Comment on Instances that didn't block facebooks- thread.net
dan@upvote.au 10 months agoYou do realise that your account on here is public, right? Anyone can collect data like comments, and it’s likely already being used to train AI models just like Reddit data was.
The only way to avoid data being sent to other servers is by having a private account and never interacting with content from other servers. I don’t think it’s even possible to have a private Lemmy account.
Yoz@lemmy.world 10 months ago
So by your logic, you just want to hand out everything to Facebook on a golden platter. Let them scrape the data if they want but handing out willingly is like smoking cigarette only to get cancer.

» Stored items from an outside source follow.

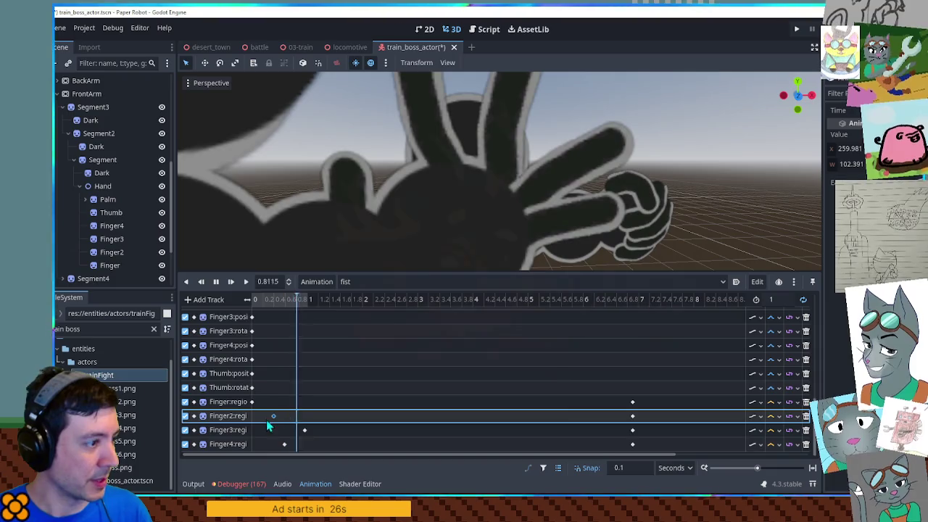
pyautogui.moveTo(304, 430)
pyautogui.mouseDown()
pyautogui.moveTo(254, 430)
pyautogui.moveTo(252, 443)
pyautogui.mouseUp()
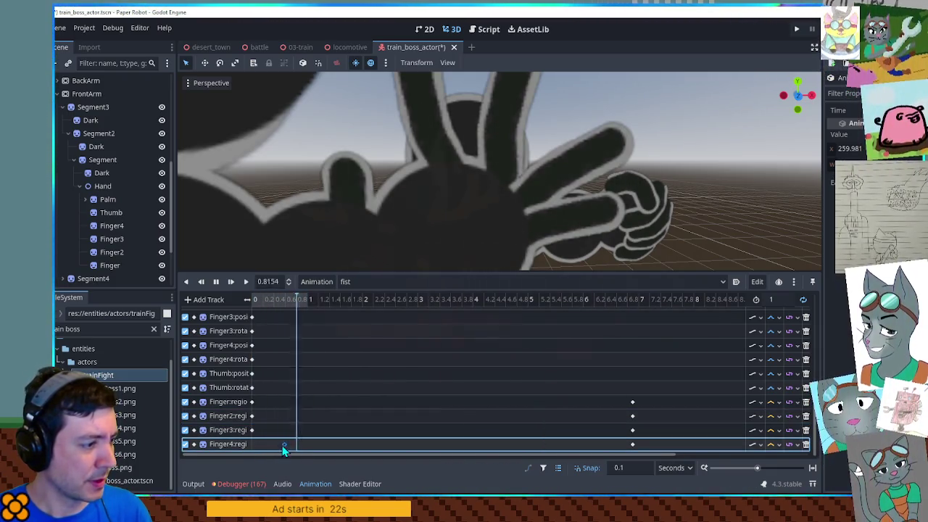
# Step: Check the Finger2 and Finger4 rotation keys at time 0
pyautogui.click(280, 414)
pyautogui.click(268, 402)
pyautogui.click(267, 387)
pyautogui.scroll(-5, 471, 186)
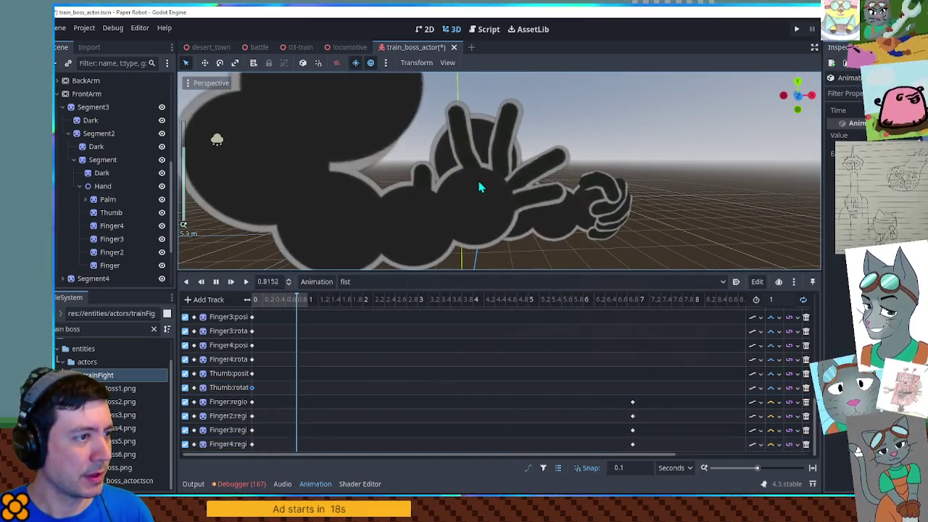
pyautogui.scroll(1, 254, 344)
pyautogui.click(252, 317)
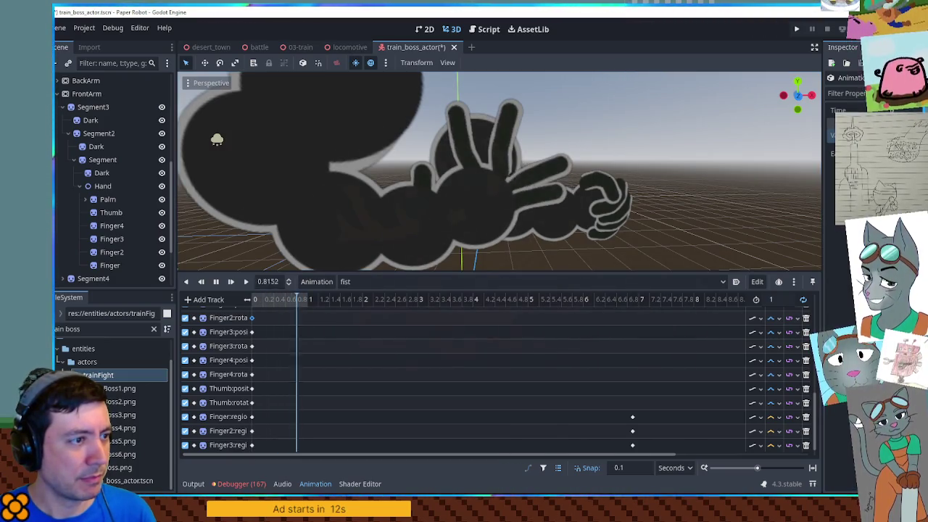
pyautogui.click(251, 374)
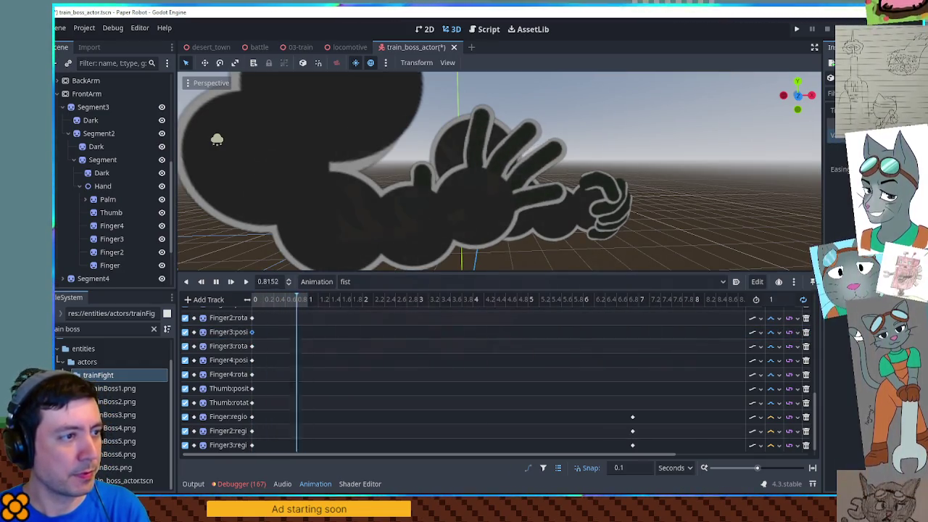
pyautogui.scroll(2, 259, 343)
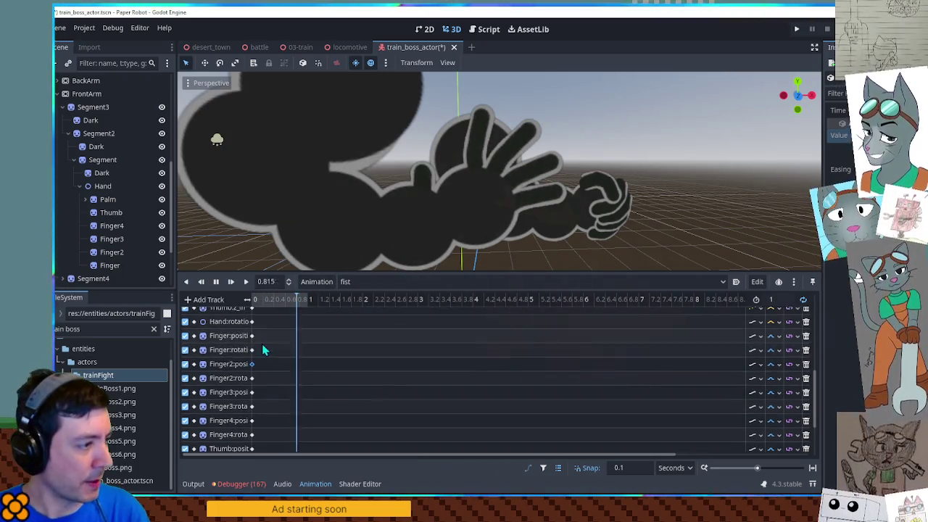
pyautogui.scroll(-3, 257, 347)
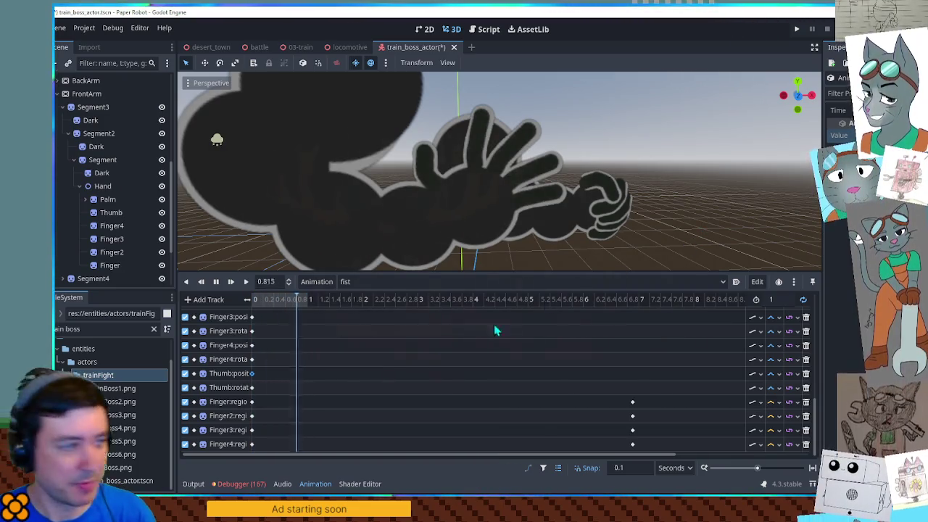
# Step: Set the animation length to 8 s and give the Finger region track Nearest interpolation
pyautogui.click(775, 299)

dan@upvote.au 10 months ago
The data is already handed out willingly. Anyone can write code that federates with a Lemmy instance using the ActivityPub protocol, subscribe, and receive a feed of all posts and comments. The instance you’re on federates with around 5850 servers: lemmy.world/instances. Do you really think the admins have verified every one of them to ensure they’re legit?
Yoz@lemmy.world 10 months ago
I understand but the point that I am trying to make is Facebook is a data harvesting company and already got tools and algorithms in place. They can actually do some real damage when compared to a small company or a college student trying to scrape data for a project. Facebook isn’t know for helping people and making a better change so why risk it?
dan@upvote.au 10 months ago
Arguably all big tech companies do some sort of data harvesting though. Google is primarily an advertising and data collection company, and their data collection is more widespread than others - have you seen how many sites have Google Analytics on it, how many people use Android, and how many people use Gmail, Google Drive, etc? Apple allow data collection as long as it’s them doing it (hence trying to block third-parties from doing it - giving them an advantage).
If you’re worried about data harvesting, the real companies you need to worry about are companies like Acxiom/Liveramp, Experian, Datalogix, Neustar, etc. These are the companies that create profiles on you based on data they gather from a very large number of different sources (credit card data, supermarket reward programs, frequent flyer programs, mailers / TV ads you respond to, internet ads you click, things you buy online, etc) and sell them to advertisers. The big tech companies don’t do anything like that.
How can you be sure that only small companies or students are scraping Lemmy/Mastodon data today? One of those 5800 servers that federate with your Lemmy instance could be funneling data to a data analysis firm.